___ TEXT ZUM LESEN

„Das Buch der Augen“ 2025 – e-Book und neue Gedanken

Dieses Jahr nehme ich mich endlich eines überfälligen Projekts an: Ich habe die e-Book-Rechte für „Das Buch der Augen“ zurückbekommen und bin jetzt dabei, das Buch für die e-Book-Veröffentlichung vorzubereiten.
Was gehört zu einer e-Book-Veröffentlichung?
Meine Arbeitsschritte für die Veröffentlichung sind:
- Lizenz für das Cover erwerben (Ich kann zum Glück das fantastische Cover der Print-Ausgabe verwenden)
- Einen e-Book-Distributor finden, für den es kein Problem ist, dass die Print-Rechte anderswo liegen
- Einen seriösen Impressumsservice buchen, damit ich im Buch nicht meine Adresse angeben muss
- Die Chance nutzen, noch einmal den Text auf Fehler zu checken (zwei Durchgänge)

______
___ AUSGELESENE EINTRÄGE

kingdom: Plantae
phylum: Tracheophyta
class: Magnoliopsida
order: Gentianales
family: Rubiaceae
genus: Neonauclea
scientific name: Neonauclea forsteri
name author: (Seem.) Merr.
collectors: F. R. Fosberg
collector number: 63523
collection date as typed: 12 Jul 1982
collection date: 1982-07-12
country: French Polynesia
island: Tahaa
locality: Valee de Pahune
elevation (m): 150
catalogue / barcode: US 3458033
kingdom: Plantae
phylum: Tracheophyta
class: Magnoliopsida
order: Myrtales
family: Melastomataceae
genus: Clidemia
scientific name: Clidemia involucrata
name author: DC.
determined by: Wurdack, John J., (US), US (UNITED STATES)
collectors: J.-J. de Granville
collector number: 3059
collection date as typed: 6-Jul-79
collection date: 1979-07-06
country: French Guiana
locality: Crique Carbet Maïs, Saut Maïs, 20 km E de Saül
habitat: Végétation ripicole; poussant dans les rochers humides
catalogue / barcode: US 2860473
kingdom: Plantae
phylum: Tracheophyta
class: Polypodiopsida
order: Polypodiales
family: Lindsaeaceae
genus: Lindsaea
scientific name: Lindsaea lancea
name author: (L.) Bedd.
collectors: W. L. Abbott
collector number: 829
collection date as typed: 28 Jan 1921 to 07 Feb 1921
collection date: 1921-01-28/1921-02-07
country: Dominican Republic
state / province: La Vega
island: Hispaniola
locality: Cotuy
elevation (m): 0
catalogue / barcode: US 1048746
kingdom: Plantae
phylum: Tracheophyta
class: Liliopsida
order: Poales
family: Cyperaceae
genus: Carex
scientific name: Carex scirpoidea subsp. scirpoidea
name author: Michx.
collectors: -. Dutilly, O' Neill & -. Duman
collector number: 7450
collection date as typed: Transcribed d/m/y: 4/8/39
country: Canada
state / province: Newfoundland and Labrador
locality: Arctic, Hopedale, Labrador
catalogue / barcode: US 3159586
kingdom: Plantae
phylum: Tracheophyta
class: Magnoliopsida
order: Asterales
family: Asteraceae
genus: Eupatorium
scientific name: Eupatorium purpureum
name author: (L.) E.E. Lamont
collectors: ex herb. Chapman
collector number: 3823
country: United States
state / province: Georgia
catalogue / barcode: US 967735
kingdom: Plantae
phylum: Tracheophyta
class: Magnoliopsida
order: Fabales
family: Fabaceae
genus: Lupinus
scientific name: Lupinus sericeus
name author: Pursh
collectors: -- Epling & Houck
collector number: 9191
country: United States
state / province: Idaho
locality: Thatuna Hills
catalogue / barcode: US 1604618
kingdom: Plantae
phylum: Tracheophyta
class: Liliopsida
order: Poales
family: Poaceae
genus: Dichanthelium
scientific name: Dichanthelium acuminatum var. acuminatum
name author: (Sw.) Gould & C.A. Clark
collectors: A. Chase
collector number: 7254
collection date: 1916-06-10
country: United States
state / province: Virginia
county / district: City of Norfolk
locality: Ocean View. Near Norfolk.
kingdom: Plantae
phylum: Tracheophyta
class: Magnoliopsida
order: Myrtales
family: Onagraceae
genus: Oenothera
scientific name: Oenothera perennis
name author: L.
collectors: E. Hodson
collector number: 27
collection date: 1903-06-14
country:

______

AUFGABE 1:
Welche Arbeitsschritte für die e-Book-Veröffentlichung zählt der Text über „Das Buch der Augen“ auf? Nenne alle.
AUFGABE 2:
Gib den Abschnitt aus dem Text über „Das Buch der Augen“ von „Dieses Jahr nehme“ bis „checken (zwei Durchgänge)“ wortgetreu wieder.

VOLLSTÄNDIGE ANTWORT 1:
- Lizenz für das Cover erwerben (das Cover der Print-Ausgabe kann verwendet werden)
- Einen e-Book-Distributor finden, für den es kein Problem ist, dass die Print-Rechte anderswo liegen
- Einen seriösen Impressumsservice buchen, damit die eigene Adresse nicht im Buch stehen muss
- Den Text noch einmal in zwei Durchgängen auf Fehler prüfen

VOLLSTÄNDIGE ANTWORT 2:
Dieses Jahr nehme ich mich endlich eines überfälligen Projekts an: Ich habe die e-Book-Rechte für „Das Buch der Augen“ zurückbekommen und bin jetzt dabei, das Buch für die e-Book-Veröffentlichung vorzubereiten.
Was gehört zu einer e-Book-Veröffentlichung?
Meine Arbeitsschritte für die Veröffentlichung sind:
- Lizenz für das Cover erwerben (Ich kann zum Glück das fantastische Cover der Print-Ausgabe verwenden)
- Einen e-Book-Distributor finden, für den es kein Problem ist, dass die Print-Rechte anderswo liegen
- Einen seriösen Impressumsservice buchen, damit ich im Buch nicht meine Adresse angeben muss
- Die Chance nutzen, noch einmal den Text auf Fehler zu checken (zwei Durchgänge)